• [TASK MATERIAL]:
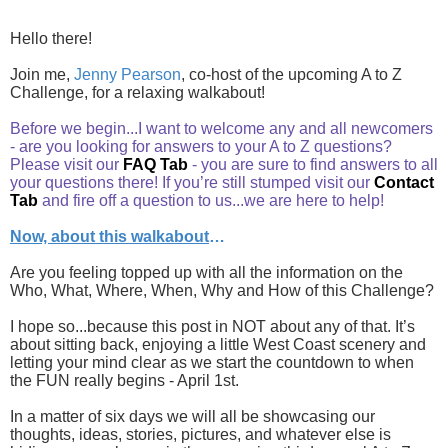
Hello there!
Join me,
Jenny Pearson
, co-host of the upcoming A to Z
Challenge, for a relaxing walkabout!
Before we begin...I want to welcome any and all newcomers
- are you looking for answers to your A to Z questions?
Please visit our
FAQ Tab
- you are sure to find answers to all
your questions there! If you’re still stumped visit our
Contact
Tab
and fire off a question to us...we are here to help!
Now, about this walkabout
…
Are you feeling topped up with all the information on the
Who, What, Where, When, Why and How of this Challenge?
I hope so...because this post in NOT about any of that. It’s
about sitting back, enjoying a little West Coast scenery and
letting your mind clear as we start the countdown to when
the FUN really begins - April 1st.
In a matter of six days we will all be showcasing our
thoughts, ideas, stories, pictures, and whatever else is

• [EXERCISE GOAL]:
Whenever a line in the data holds "Challenge", copy that line.

• [WRITTEN SOLUTION]:
Challenge, for a relaxing walkabout!
Who, What, Where, When, Why and How of this Challenge?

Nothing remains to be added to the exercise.